Which lines in the entries below contain the string "футбола"? Gather every such line and copy it out in full.

Recorded data section start

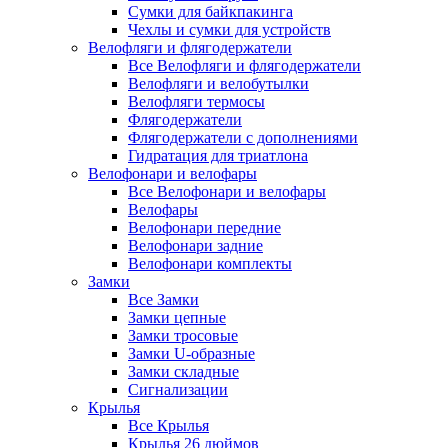
Сумки для байкпакинга
Чехлы и сумки для устройств
Велофляги и флягодержатели
Все Велофляги и флягодержатели
Велофляги и велобутылки
Велофляги термосы
Флягодержатели
Флягодержатели с дополнениями
Гидратация для триатлона
Велофонари и велофары
Все Велофонари и велофары
Велофары
Велофонари передние
Велофонари задние
Велофонари комплекты
Замки
Все Замки
Замки цепные
Замки тросовые
Замки U-образные
Замки складные
Сигнализации
Крылья
Все Крылья
Крылья 26 дюймов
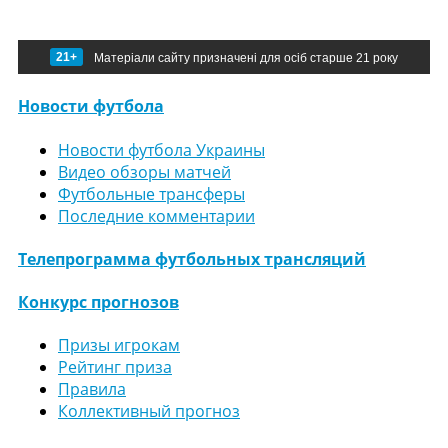
21+
Матеріали сайту призначені для осіб старше 21 року
Новости футбола
Новости футбола Украины
Видео обзоры матчей
Футбольные трансферы
Последние комментарии
Телепрограмма футбольных трансляций
Конкурс прогнозов
Призы игрокам
Рейтинг приза
Правила
Коллективный прогноз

Recorded data section end

§ **The answer**:
Новости футбола
Новости футбола Украины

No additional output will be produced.